A Justiça Federal de São Paulo decidiu que não há violação de informação
sigilosa se os dados são transferidos entre entidades obrigadas a manter esse
sigilo. O entendimento é do juiz Dasser Lettiére Júnior, da 2ª Vara Federal de
São José do Rio Preto (SP), que negou pedido de uma empresa de confecção que
tentava impedir a Receita Federal de ter acesso a seus documentos e informações
bancárias.
Na sentença, o juiz discutiu a constitucionalidade da Lei Complementar
105/2001, que regulamenta o trato de informações bancárias sigilosas. Ele
afirmou que o artigo 5º, inciso X, da Constituição Federal determina a
inviolabilidade da intimidade, vida privada, honra e imagem das pessoas. Já o
inciso XII do mesmo artigo estabelece a inviolabilidade do sigilo da
correspondência e das comunicações telegráficas, de dados e das comunicações
telefônicas, salvo por ordem judicial.
O juiz Dassler Lettiére descartou as duas possibilidades de violação ao
artigo 5º, porque a lei complementar não fala em interceptações, apenas em dados
bancários sigilosos. Quanto à violação ao inciso X, disse: “Não vislumbro a
inconstitucionalidade da Lei Complementar 105 por violação aos direitos da
privacidade previstos no artigo 5º, inciso X da Constituição Federal, vez que
mantida pelo legislador a sigilosidade dos dados obtidos e, portanto, respeitada
a manutenção da privacidade do indivíduo”.
Em outras palavras, ele entendeu que a lei obriga tanto o banco quanto a
Receita a manter o sigilo dessas informações dos cidadãos. Ou seja: “Basta não
interceptar comunicações (inciso XII) e manter o sigilo das informações obtidas,
para não violar os direitos inerentes à dignidade da pessoa (inciso X). Isso a
Lei Complementar 105 faz”, anotou o juiz.

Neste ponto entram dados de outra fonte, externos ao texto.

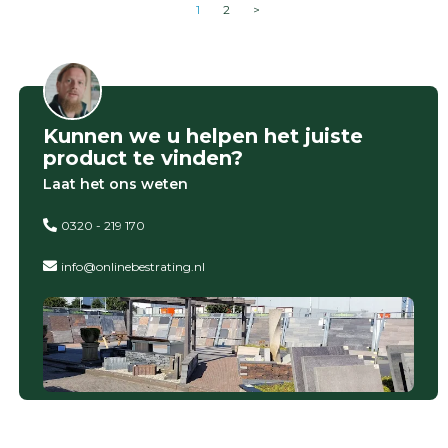
1
2
>
Kunnen we u helpen het juiste
product te vinden?
Laat het ons weten
0320 - 219 170
info@onlinebestrating.nl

Ao negar o pedido, o juiz federal afirmou que o contribuinte não pode se
negar a fornecer as informações de movimentação bancária ao fisco, se há a
obrigação legal de as instituições manterem o sigilo desses dados. “Não há
direito líquido e certo do cidadão em obter proteção do Poder Judiciário para
escondê-la.”
Com a divergência
Com a negativa da transferência das informações entre bancos e Receita, o juiz federal contrariou o que já decidiu o Supremo Tribunal Federal. No julgamento de um Recurso Extraordinário em 2010, o STF definiu, por cinco votos a quatro, que o sigilo de informações bancárias só pode ser violado mediante ordem judicial, e apenas para fins de investigação criminal ou instrução processual criminal. Nunca por meio de ato administrativo da Receita Federal.

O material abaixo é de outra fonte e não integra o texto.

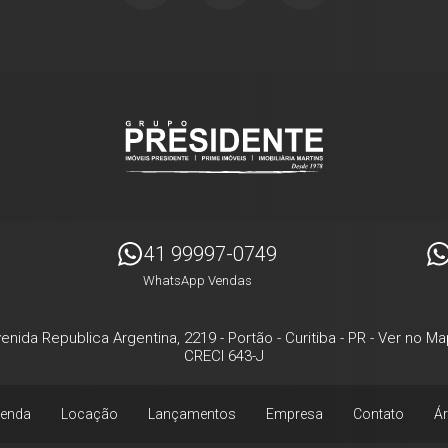
41 99997-0749
WhatsApp Vendas
enida Republica Argentina, 2219
- Portão -
Curitiba
-
PR
-
Ver no Ma
CRECI 643-J
enda
Locação
Lançamentos
Empresa
Contato
Ár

O autor do voto vencedor foi o relator, o ministro Marco Aurélio. Ele afirmou
que o repasse dos dados pelo banco à Receita, sem ordem judicial, viola o inciso
XII do artigo 5º da Constituição. O mesmo dispositivo que o juiz Dassler
Lettiére afirmou não ser afrontado pela Lei Complementar 105, autorizando o
repasse das informações ao fisco.
Em seu voto, o ministro Marco Aurélio afirmou que “a inviabilidade de se
estender essa exceção resguarda o cidadão de atos extravagantes do Poder
Público, atos que possam violar a dignidade do cidadão”. Foi acompanhado pelos
ministros Celso de Mello, Gilmar Mendes, Cezar Peluso e Ricardo Lewandowski.
No entanto, houve quatro votos na discussão do Supremo que entenderam o mesmo
que o juiz federal Dassler Lettiére. A divergência foi aberta pelo ministro Dias
Toffoli. E o que ele disse foi justamete que não há violação se a transferência
de informações foi feita entre entidades que estão obrigadas a manter
sigilo.
Toffoli citou o parágrafo 1 do artigo 145 da Constituição, que diz que,
“sempre que possível, os impostos terão caráter pessoal e serão graduados
segundo a capacidade econômica do contribuinte, facultado à administração
tributária, especialmente para conferir efetividade a esses objetivos,
identificar, respeitados os direitos individuais e nos termos da lei, o
patrimônio, os rendimentos e as atividades econômicas do contribuinte”.
E concluiu, a partir dele, que o contribuinte tem a obrigação legal de fazer
a declaração de seus bens ao fisco. Foi acompanhado pelos ministros Ayres
Britto, Cármen Lúcia e Ellen Gracie.